Dataset entries:
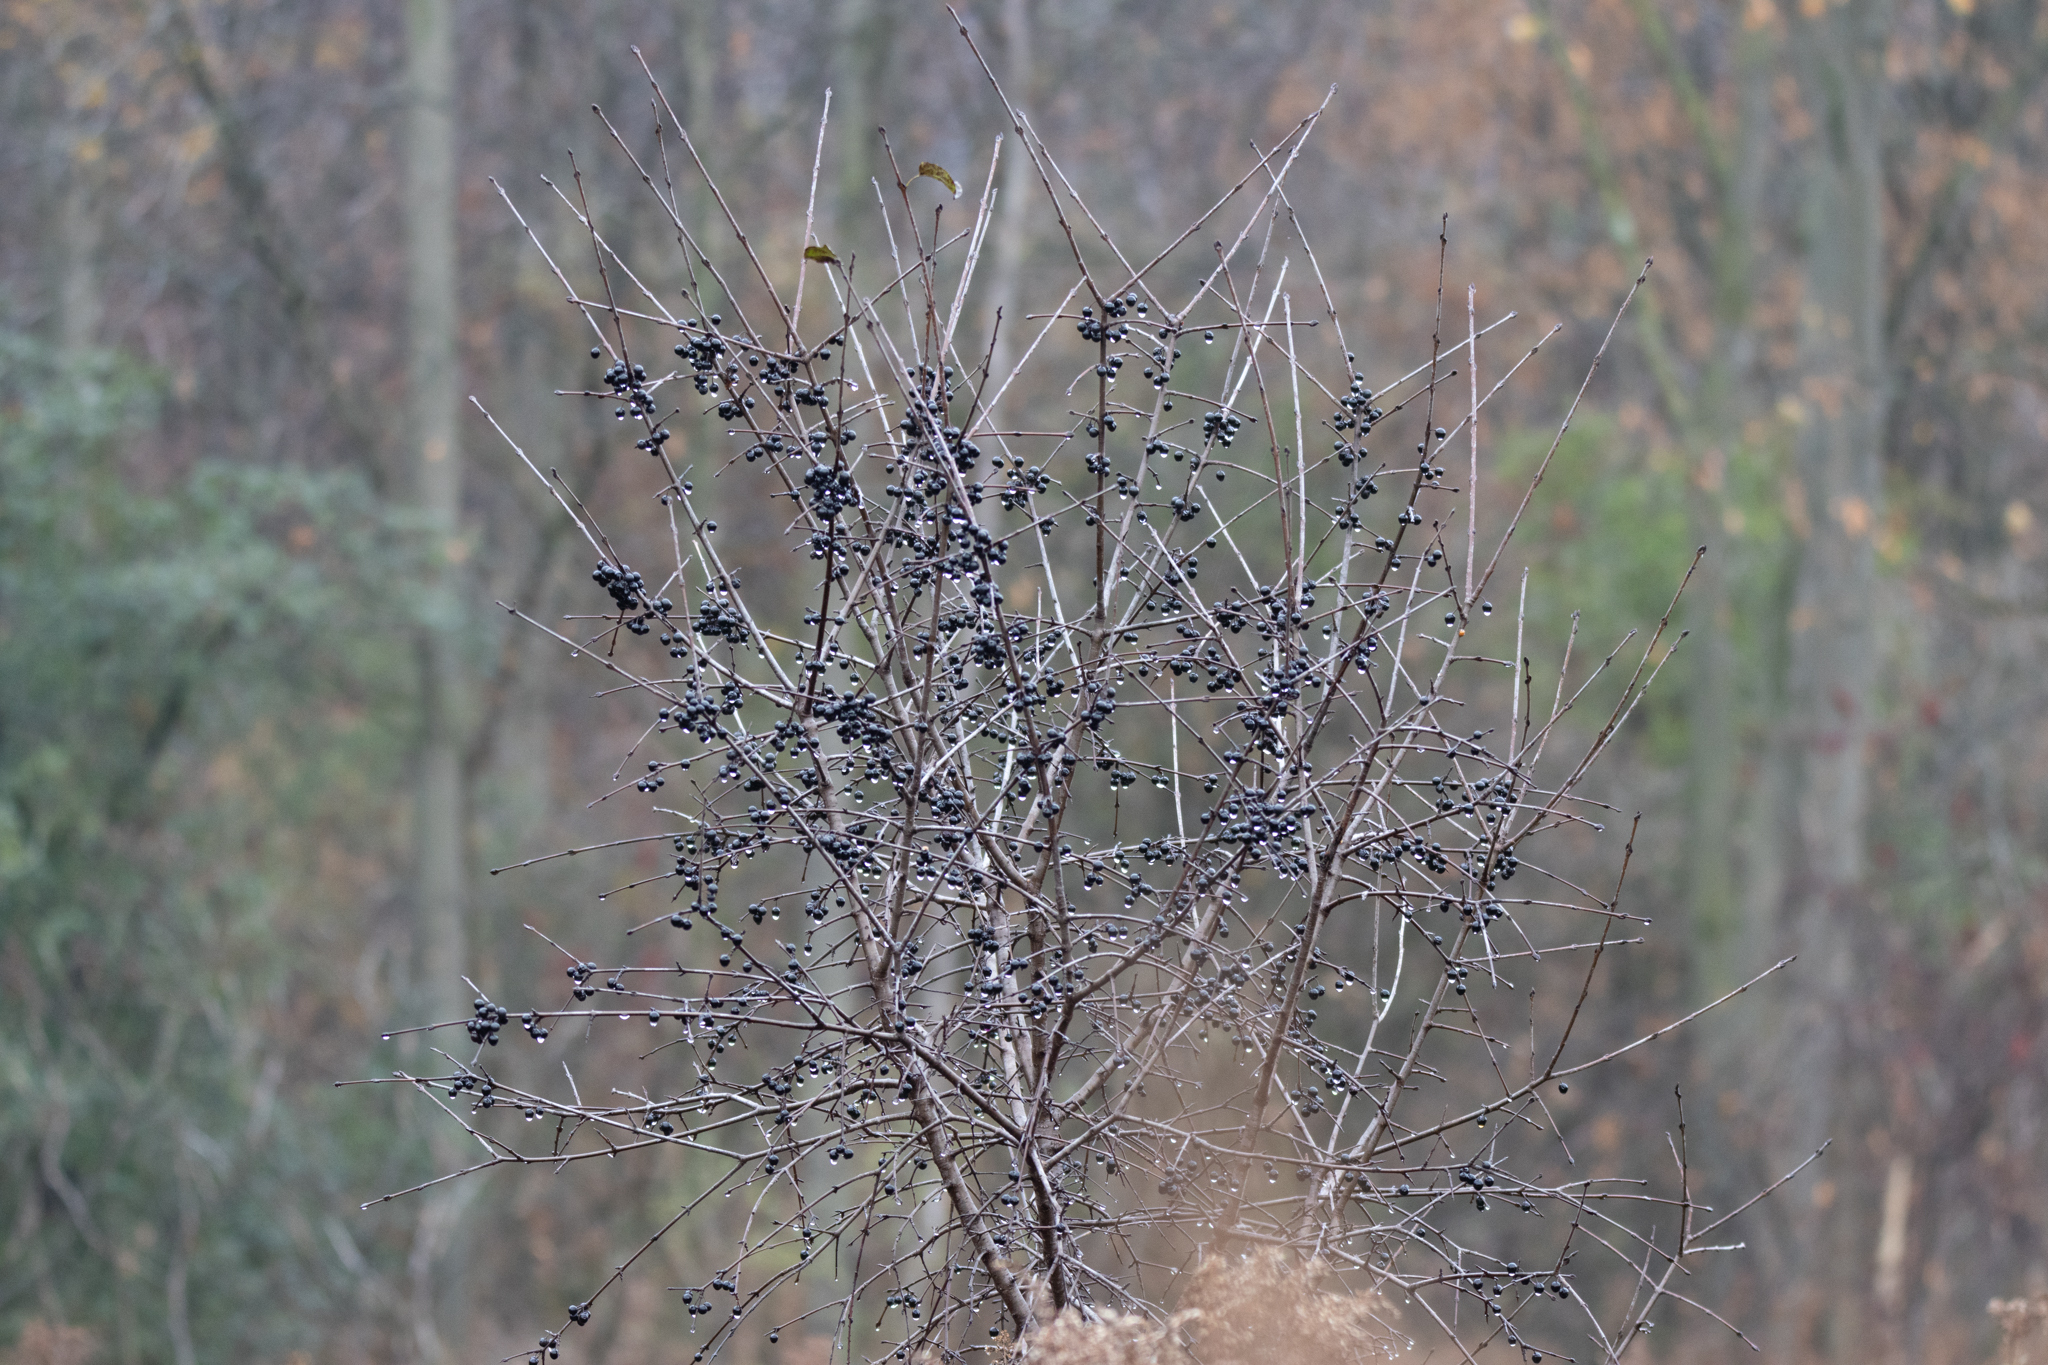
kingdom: Plantae
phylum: Tracheophyta
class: Magnoliopsida
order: Rosales
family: Rhamnaceae
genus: Rhamnus
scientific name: Rhamnus cathartica
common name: Common buckthorn
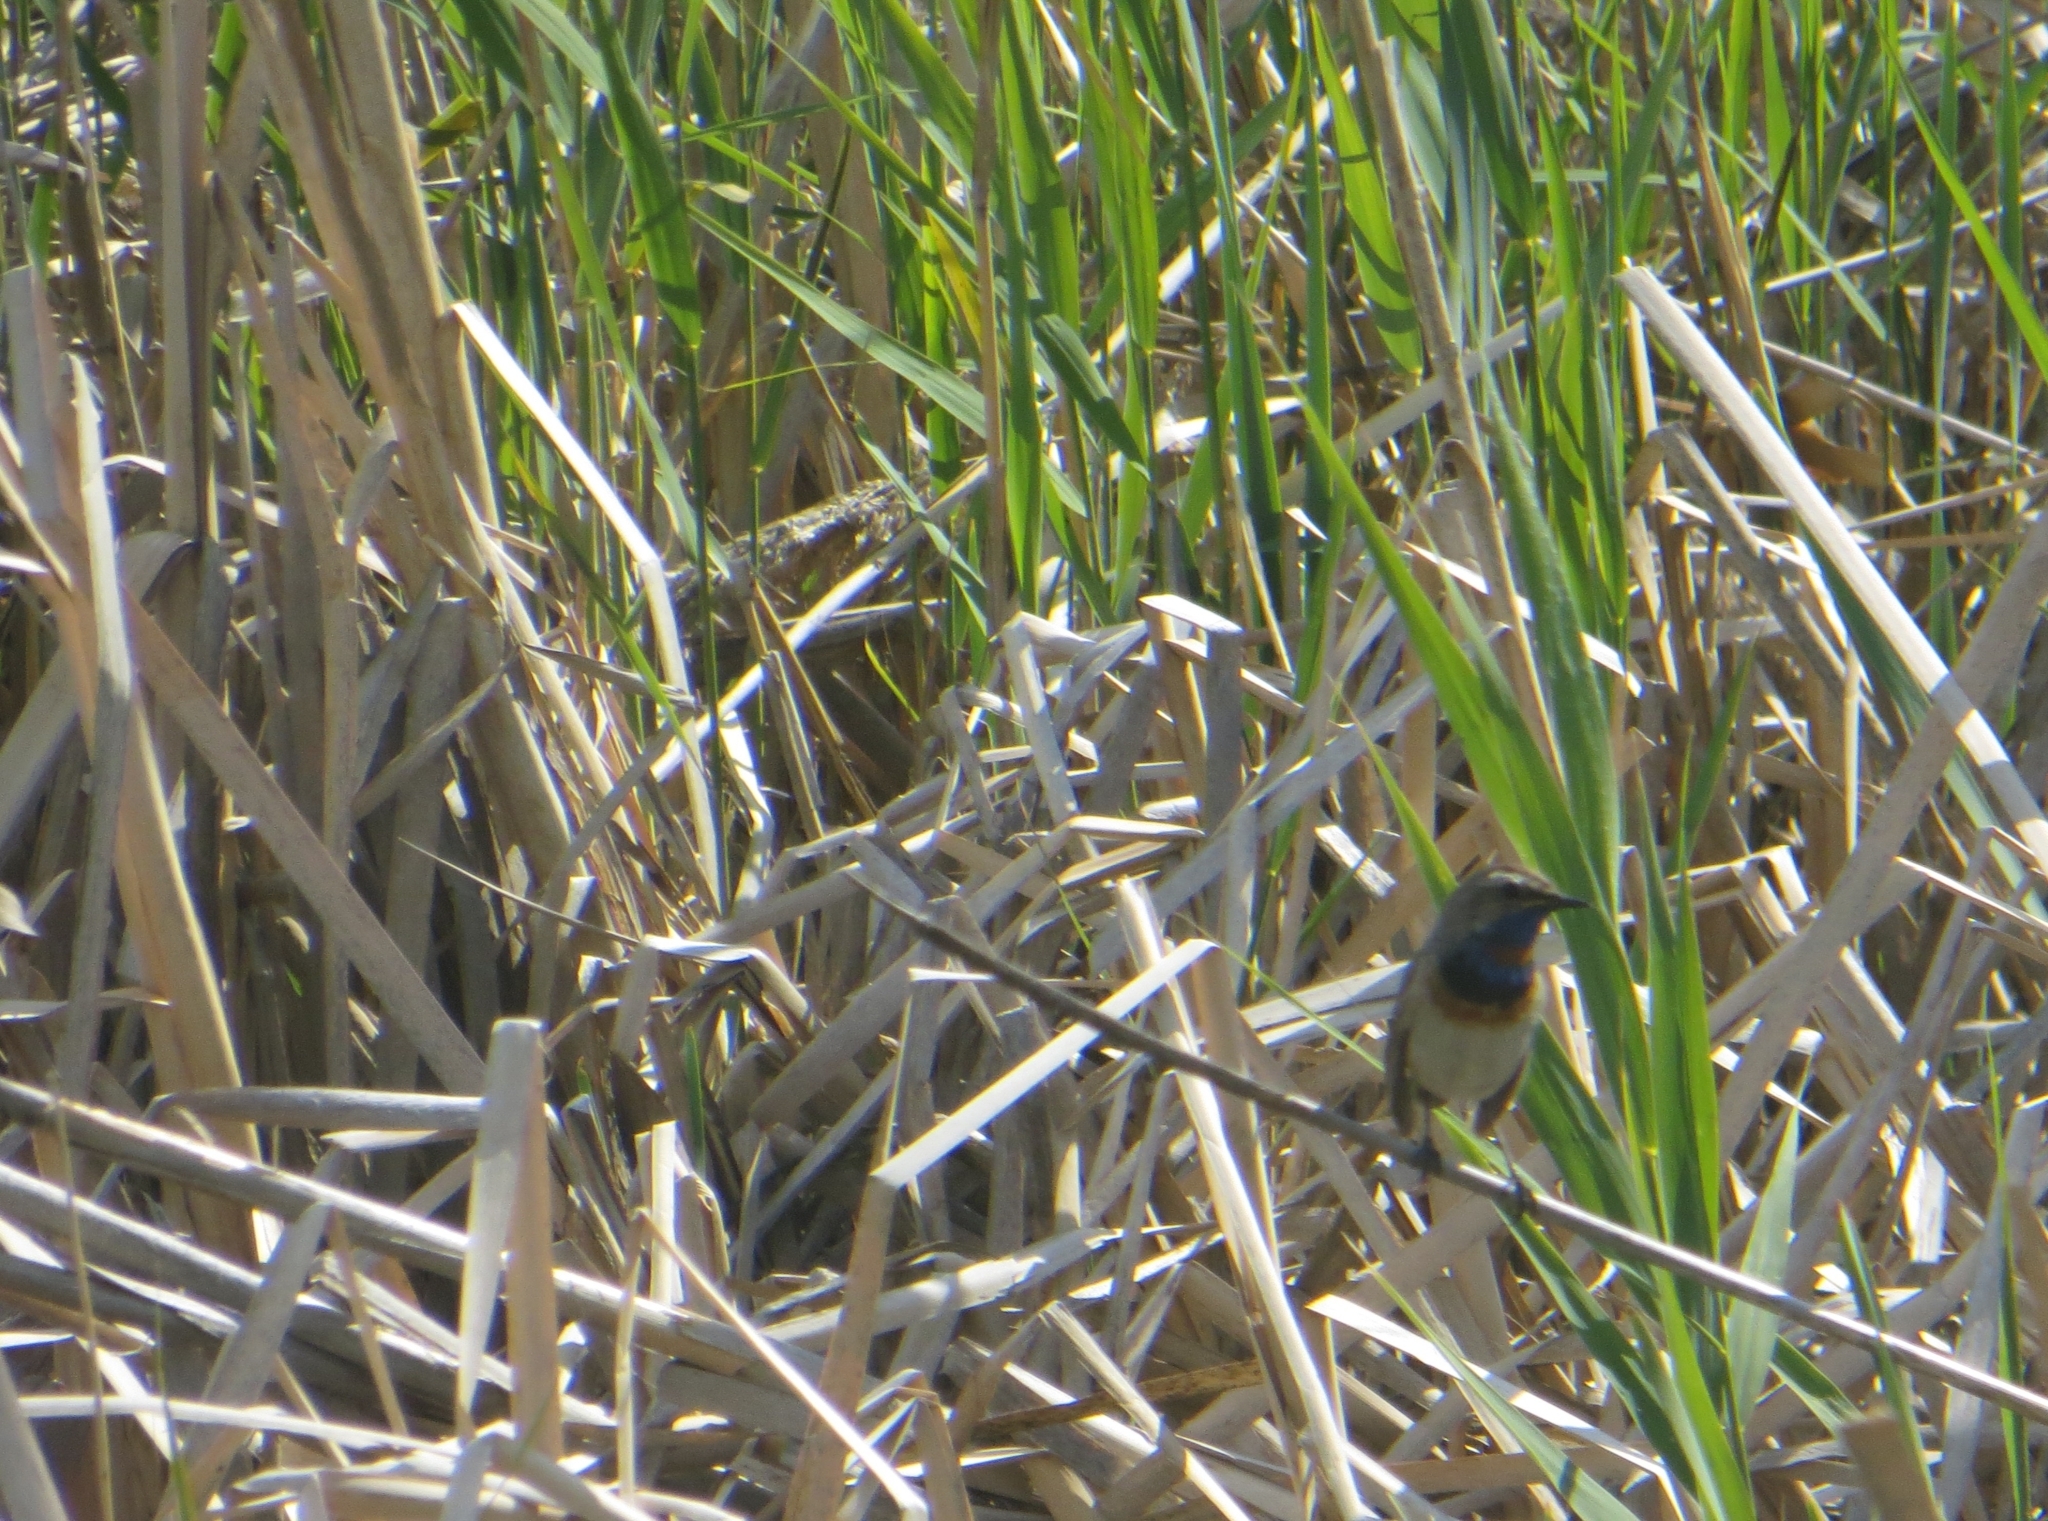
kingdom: Animalia
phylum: Chordata
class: Aves
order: Passeriformes
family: Muscicapidae
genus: Luscinia
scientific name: Luscinia svecica
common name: Bluethroat
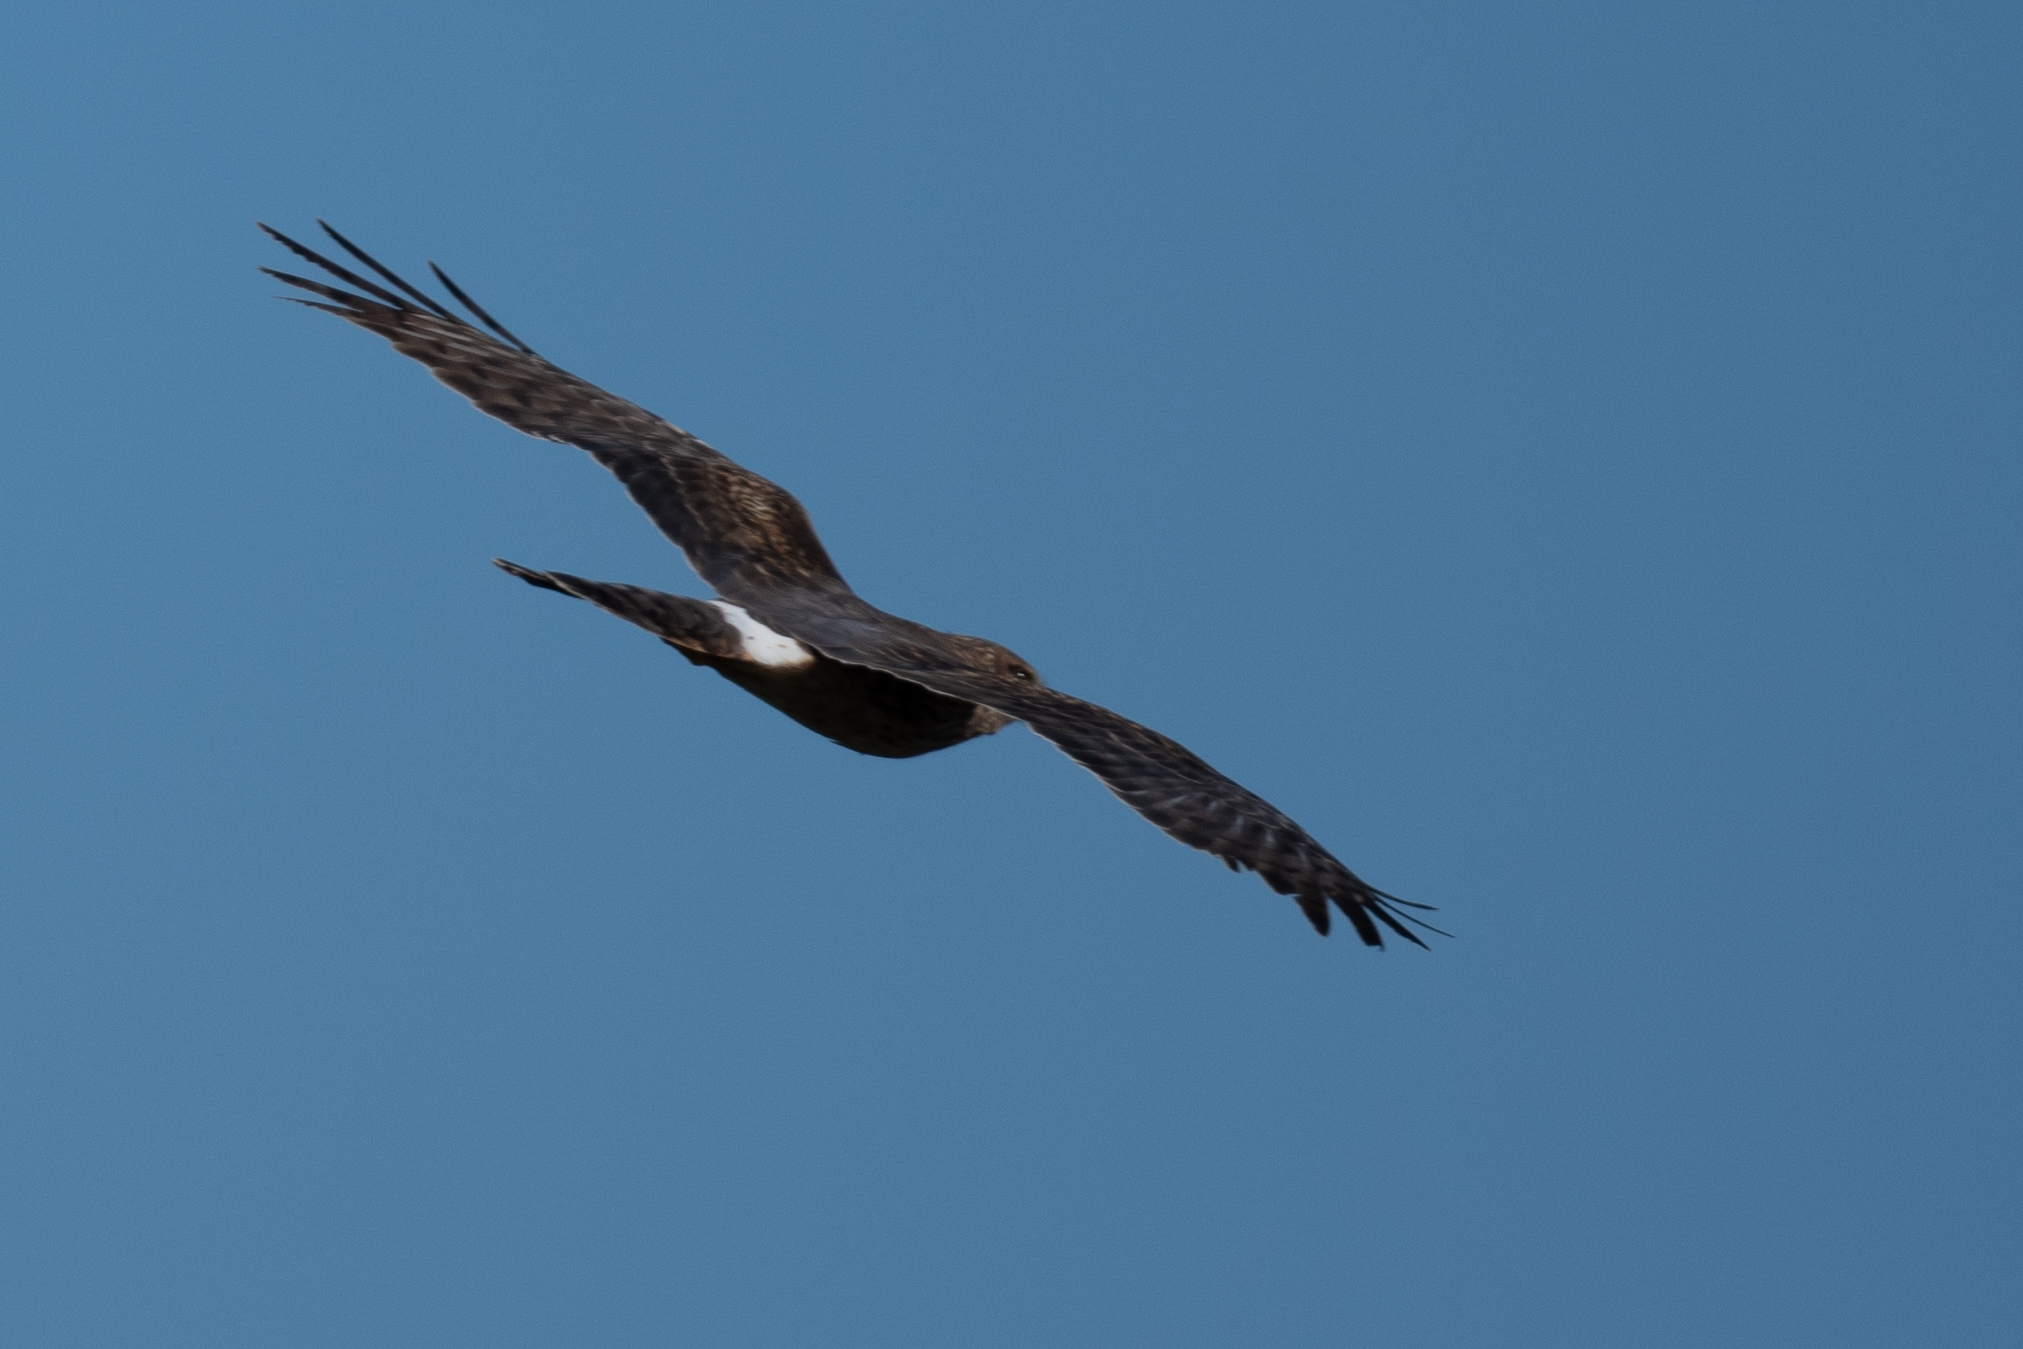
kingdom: Animalia
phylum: Chordata
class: Aves
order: Accipitriformes
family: Accipitridae
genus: Circus
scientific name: Circus cyaneus
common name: Hen harrier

• **To do**
Change "scientific name" to "binomial name" everywhere in the data above and reproduce every other line unchanged. Leave the pictures out.

• **Answer to the exercise**
kingdom: Plantae
phylum: Tracheophyta
class: Magnoliopsida
order: Rosales
family: Rhamnaceae
genus: Rhamnus
binomial name: Rhamnus cathartica
common name: Common buckthorn
kingdom: Animalia
phylum: Chordata
class: Aves
order: Passeriformes
family: Muscicapidae
genus: Luscinia
binomial name: Luscinia svecica
common name: Bluethroat
kingdom: Animalia
phylum: Chordata
class: Aves
order: Accipitriformes
family: Accipitridae
genus: Circus
binomial name: Circus cyaneus
common name: Hen harrier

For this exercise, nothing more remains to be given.